In Gray’s world, there is nothing but moral equivalences: everything is like everything else, and his critique reads like a relativist mess:

Nineteenth-century anarchists such as Nechayev and Bakunin, the Bolsheviks Lenin and Trotsky, anti-colonial thinkers such as Frantz Fanon, the regimes of Mao and Pol Pot, the Baader-Meinhof Gang, the Italian Red Guard in the 1980s, radical Islamic movements and the neo-conservative groups mesmerized by fantasies of creative destruction—these highly disparate elements are at one in their faith in the liberating power of violence. In this they are all disciples of the Jacobins (pp. 26-7).

Aside from taking issue with Gray’s characterization of the Bush administration as “revolutionary” (p.29), pernicious referrals to an “American defeat in Iraq” (p.30) and the sickening moral-equivalence catalogued between Christianity and Islam (pp.69-73)—culminating in an undifferentiated miasma of polemic, two factual errors have gone unobserved during the editing process: one pertaining “to the fall of Constantinople to the Ottomans in 1543” (p.43) (as opposed to 1453); the other concerning Lebanon and the 1983 terrorist attack on US installations “which killed over 100 Marines” (p.176) (as opposed to 241 American servicemen, 220 of them marines).

Put crudely, the title reads like an anti-neo-con reader—and one four years too late. Starting at least as early as 2003, to paraphrase Martin van Creveld, the literature on US foreign policy-bashing is so voluminous that, had it been shipped aboard the Titanic, it would have certainly have sunk without the aid of an iceberg.

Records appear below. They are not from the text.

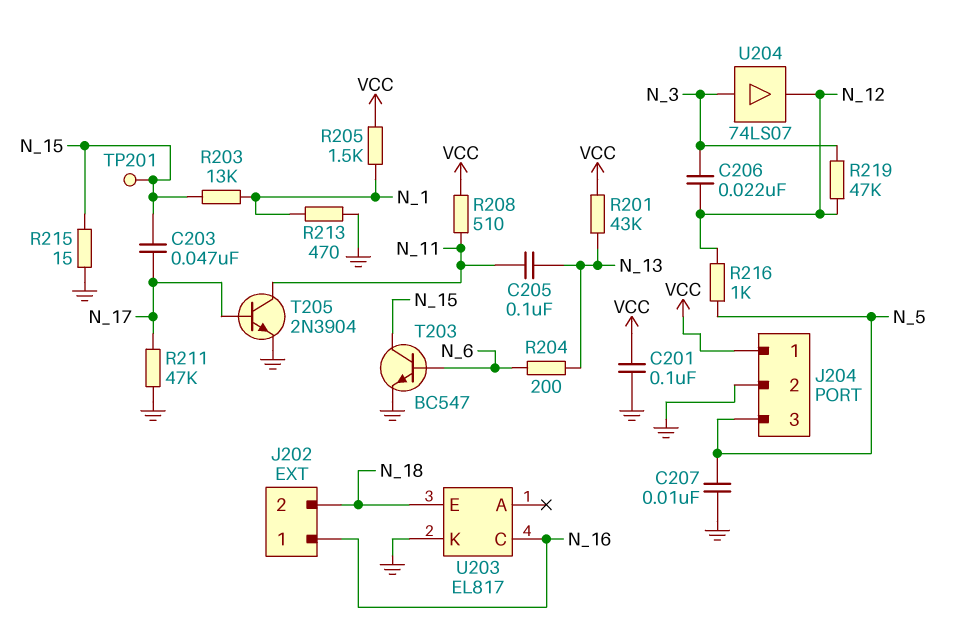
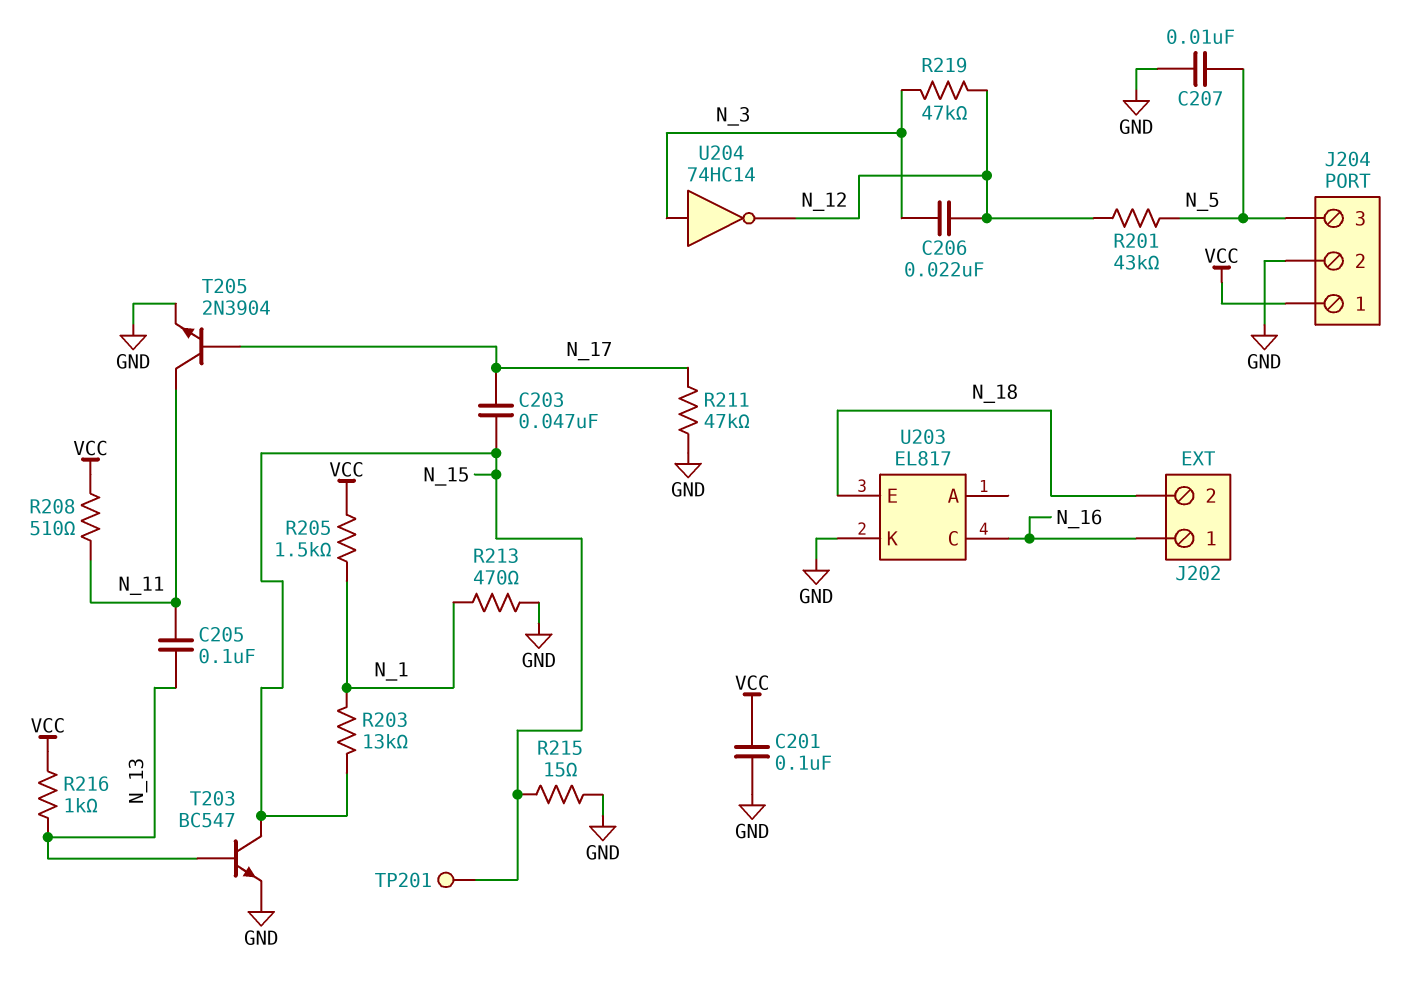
R201: 43k (N_13, VCC) -> 43k (N_5, N_12)
R204: 200 (N_6, N_13) -> none
R216: 1k (N_5, N_12) -> 1k (N_13, VCC)
T203: NPN BC547 (B N_6, C N_15, E GND) -> NPN BC547 (B N_13, C N_15, E GND)
U204: buffer 74LS07 (in N_3, out N_12) -> NOT 74HC14 (in N_3, out N_12)

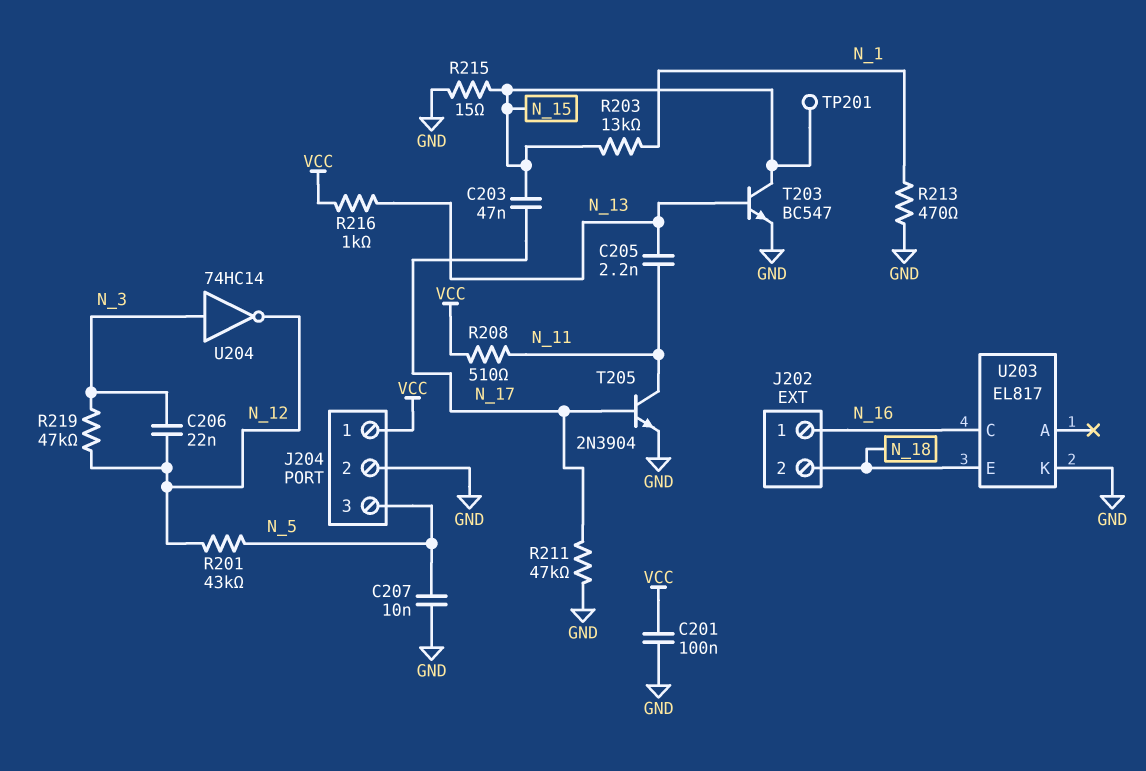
C205: 100nF (N_11, N_13) -> 2.2nF (N_11, N_13)
R205: 1.5k (N_1, VCC) -> none

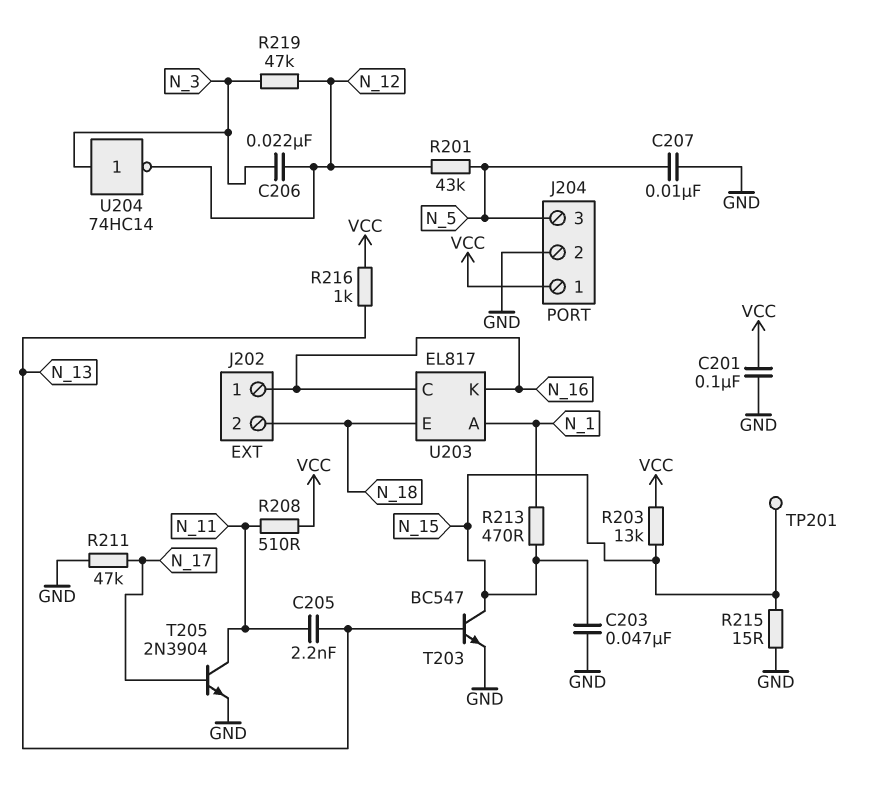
C203: 47nF (N_15, N_17) -> 47nF (GND, N_15)
R203: 13k (N_1, N_15) -> 13k (N_15, VCC)
R213: 470 (GND, N_1) -> 470 (N_1, N_15)
U203 pin A: none -> N_1
U203 pin K: GND -> N_16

Gray harbours a special animus towards neo-conservative theorists, the heirs of Karl Schmitt and Leo Strauss, such as Albert Wohlstetter, Irving Kristol and, Gray’s darling of the dunce’s, Francis Fukuyama, whose academic paper and subsequent international bestseller appeared like a red rag to a bull (for Gray to etch out “The Death of Utopia,” he employs the exact same genre as those others—paradoxically—who have earlier written about “The End of History”). The author’s contempt is palpable notwithstanding an assault on neo-conservatism reading both hastily and hackneyed. In supporting his thesis, Gray, morally-equivalently, reasons that the apocalyptic torch has been passed from Pol Pot to George W. Bush. Indigestible or what! What is more, on the one hand Iraq is some neo-con Utopian project; while on the other hand, page after page is littered with—not very Utopian—neo-con oil motives. Which of the two is it? It cannot be both Professor Gray.

Gray, desperate to deliver his blurb on Iraq, has enveloped a 200-page hardback in the guise of a work of scholarly philosophy—when, as a matter of fact, 50 percent is anything but.

Least admirable of all is the trenchant opinion that Utopian ideals are superfluous. Tell me, what could be worse than blindly accepting that anything and everything is unobtainable when were we only to attempt it; anything and everything is obtainable? 200 years ago slavery was abolished—a feat then considered “inherently impossible” (to use Michael Oakeshott’s tongue)—much to the annoyance of the eighteenth-century John Grays. Abolition back then was no more realizable than bringing democracy to Iraq is today.